New hirers and locks

Published: Thursday, 25 August 2011

I READ with, absolute agreement, the comments in Richard Swan article (Loopy Learners) little knowing that by the end of the day we would have some first-hand experience of new hirers having problems at the first locks they encountered, writes contributor Roger Olver.

The event required attendance from British Waterways staff to refill the pound between a flight of three locks which had been emptied by the crew of a hire boat due to their lack of understanding in how to operate a lock.

Almost no tuition

I did actually meet the hirers as they were halted in the bottom of a lock (while British Waterways went about putting things right) and it would appear that they had had almost no tuition, apparently shown a diagram of a lock and a brief discussion of the workings. By all accounts they didn't understand the instruction they were given as they were all too glad to admit.

The British Waterways guy was really helpful and very quickly sorted the problem out. He did mention to the culprits that in this instance they had only wasted water down the by-washes, had it been at another place on the system they could have flooded houses.

Completely clueless

Descending the locks, when the water levels made transit possible, we met another crew from the same hire company and they were also completely clueless as to the procedure of safely negotiating locks.

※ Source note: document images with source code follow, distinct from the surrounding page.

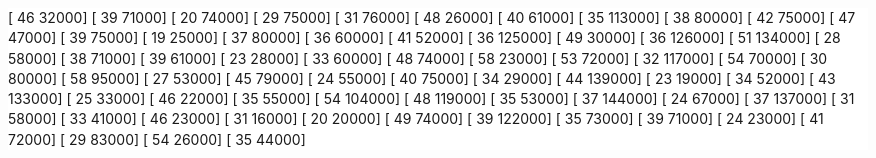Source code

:  [    46  32000]
 [    39  71000]
 [    20  74000]
 [    29  75000]
 [    31  76000]
 [    48  26000]
 [    40  61000]
 [    35 113000]
 [    38  80000]
 [    42  75000]
 [    47  47000]
 [    39  75000]
 [    19  25000]
 [    37  80000]
 [    36  60000]
 [    41  52000]
 [    36 125000]
 [    49  30000]
 [    36 126000]
 [    51 134000]
 [    28  58000]
 [    38  71000]
 [    39  61000]
 [    23  28000]
 [    33  60000]
 [    48  74000]
 [    58  23000]
 [    53  72000]
 [    32 117000]
 [    54  70000]
 [    30  80000]
 [    58  95000]
 [    27  53000]
 [    45  79000]
 [    24  55000]
 [    40  75000]
 [    34  29000]
 [    44 139000]
 [    23  19000]
 [    34  52000]
 [    43 133000]
 [    25  33000]
 [    46  22000]
 [    35  55000]
 [    54 104000]
 [    48 119000]
 [    35  53000]
 [    37 144000]
 [    24  67000]
 [    37 137000]
 [    31  58000]
 [    33  41000]
 [    46  23000]
 [    31  16000]
 [    20  20000]
 [    49  74000]
 [    39 122000]
 [    35  73000]
 [    39  71000]
 [    24  23000]
 [    41  72000]
 [    29  83000]
 [    54  26000]
 [    35  44000]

So, this was going to set the scene for me to get up on my soap box and berate every hire company in the land at their lack of duty of care to their hirers etc. etc. (well not quite, but you get the drift) had it not been for the very informative insight by Linda Andrews from Cheshire Cat Narrowboat Holidays (Lock working for hirers).

Location of hire company

So this got me thinking in a more balanced way, analysing the location of the hire company involved today and the proximity of the first lock, in one direction and then the other.

The lock to the South of the hire base, which I think they should be using for tuition, is about 1.5 miles away. It is a stop lock of probably six inches rise, but immensely superior to a diagram.

Other locks North of the hire company would be 25 miles and 38 miles respectively, though I would have a serious wager that 90% of their traffic is South.

Not viable

So from starting off the day fully agreeing with Richard, we have been affected by the lack of tuition he was highlighting but I now cannot agree with him. Taking every novice hirer through a lock is definitely not always a viable proposition as Linda pointed out.

Many hire operators are members the Association of Pleasure Craft Operators (APCO) http://www.apco.org.uk/. This member body lays down hand-over procedures and apparently checks the hire companies adhere to the requirements.

Today's hirers incident company are members!

Simple solution

There is of course a very simple solution to this problem, all the hire operators get together and commission Nintendo to produce a handover program for their Wii console !

Or better still get APCO to pay for it, possibly a better way of using members' money and it would ensure they all could comply!